● **VORLIEGENDER TEXTAUSZUG**:
________________________

Gewissensfragen für große und kleine Menschen
Lügen haben rote Ohren
Gewissensfragen für große und kleine Menschen, verrät der Untertitel. Und das Vorwort von Rainer Erlingers Buch trägt einen bedeutungsvollen Untertitel: Warum es sich lohnt, das Buch zu lesen. Es kann also nur um Moral gehen. Und das anders als gewohnt.
8. April 2017, 21:58
Rainer Erlinger, der gelernte Jurist, Mediziner und Autor der Kolumne "Die Gewissensfrage" in der Süddeutschen Zeitung macht es sich nicht leicht. Denn oberflächliches Geschichtenerzählen aus dem Fach "Ethik" ist nicht seines. Im ersten Kapitel geht es gleich um harte Kost: die Lüge. So wie im ganzen Buch stellen sich die Geschwister Ferdinand und Pia Fragen zu alltäglichen Situation und suchen Rat bei den Eltern oder beim weisen Onkel.
Sind Ausreden Lügen?
Pia, sie geht noch in die Schule wie ihr Bruder, hat ausgemacht, mit einer Freundin auf Urlaub zu fahren. Aber sie ist so verliebt in einen Schulkollegen und der geht bald mit seinen Eltern ins Ausland. Die drei Wochen mit ihrer Freundin würden also die letzten Wochen gemeinsam mit ihrem geliebten Schulkollegen dramatisch verkürzen. Was tu?: Eine Ausrede erfinden und die Freundin also anlügen?
Aus diesem Konflikt entsteht eine Diskussion über die Lüge. Vorbei an den katholischen Instanzen und ihren Philosophen zieht das Buch, kurzweilig tauchen Platon (Die Wahrheit geht allen Gütern voran) und Augustinus auf (Es gibt keine Lüge, die nicht das Gegenteil der Wahrheit wäre), um schnurstracks bei Thomas von Aquin und Kant zu landen. Endstation ist die wirklich knifflige Frage: Ist lügen erlaubt?

________________________

● **DATENTEIL**:
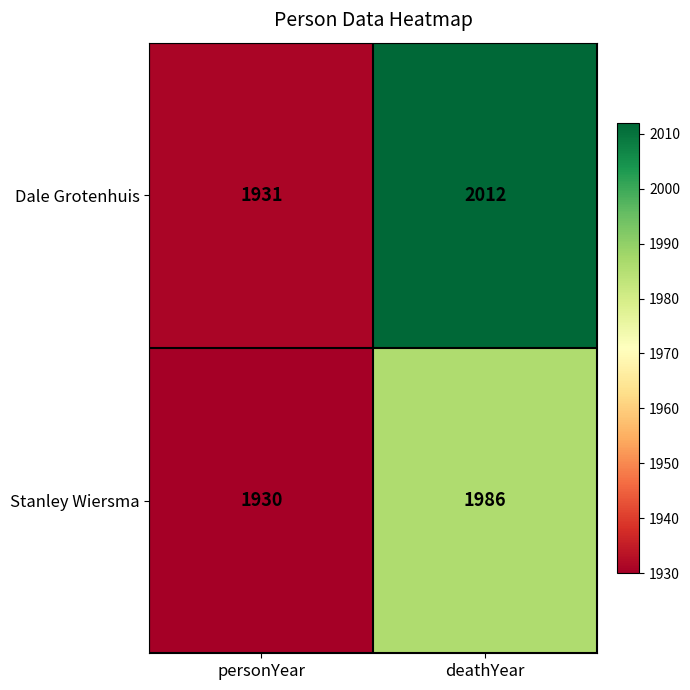

Rank the series by their average value, from highest to lowest.

Dale Grotenhuis, Stanley Wiersma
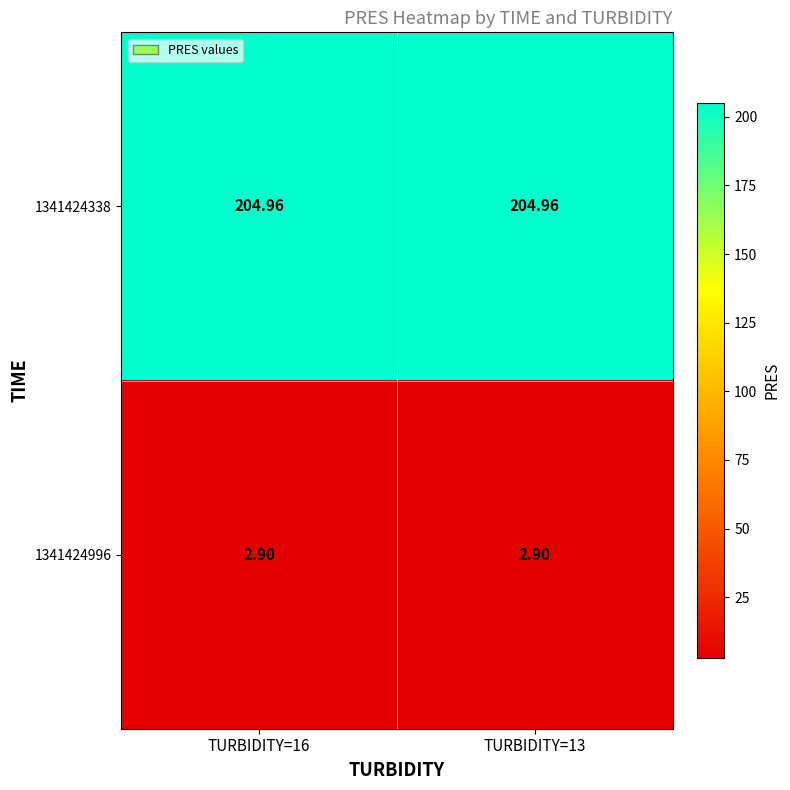

Is the value of 1341424338 at TURBIDITY=16 greater than the value of 1341424996 at TURBIDITY=13?

Yes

________________________

● **AUFGABENSTELLUNG**: Bitte entnimm den Textauszug über Rainer Erlingers Buch und gib ihn vollständig und unverändert wieder.

● **LÖSUNG**:
Gewissensfragen für große und kleine Menschen
Lügen haben rote Ohren
Gewissensfragen für große und kleine Menschen, verrät der Untertitel. Und das Vorwort von Rainer Erlingers Buch trägt einen bedeutungsvollen Untertitel: Warum es sich lohnt, das Buch zu lesen. Es kann also nur um Moral gehen. Und das anders als gewohnt.
8. April 2017, 21:58
Rainer Erlinger, der gelernte Jurist, Mediziner und Autor der Kolumne "Die Gewissensfrage" in der Süddeutschen Zeitung macht es sich nicht leicht. Denn oberflächliches Geschichtenerzählen aus dem Fach "Ethik" ist nicht seines. Im ersten Kapitel geht es gleich um harte Kost: die Lüge. So wie im ganzen Buch stellen sich die Geschwister Ferdinand und Pia Fragen zu alltäglichen Situation und suchen Rat bei den Eltern oder beim weisen Onkel.
Sind Ausreden Lügen?
Pia, sie geht noch in die Schule wie ihr Bruder, hat ausgemacht, mit einer Freundin auf Urlaub zu fahren. Aber sie ist so verliebt in einen Schulkollegen und der geht bald mit seinen Eltern ins Ausland. Die drei Wochen mit ihrer Freundin würden also die letzten Wochen gemeinsam mit ihrem geliebten Schulkollegen dramatisch verkürzen. Was tu?: Eine Ausrede erfinden und die Freundin also anlügen?
Aus diesem Konflikt entsteht eine Diskussion über die Lüge. Vorbei an den katholischen Instanzen und ihren Philosophen zieht das Buch, kurzweilig tauchen Platon (Die Wahrheit geht allen Gütern voran) und Augustinus auf (Es gibt keine Lüge, die nicht das Gegenteil der Wahrheit wäre), um schnurstracks bei Thomas von Aquin und Kant zu landen. Endstation ist die wirklich knifflige Frage: Ist lügen erlaubt?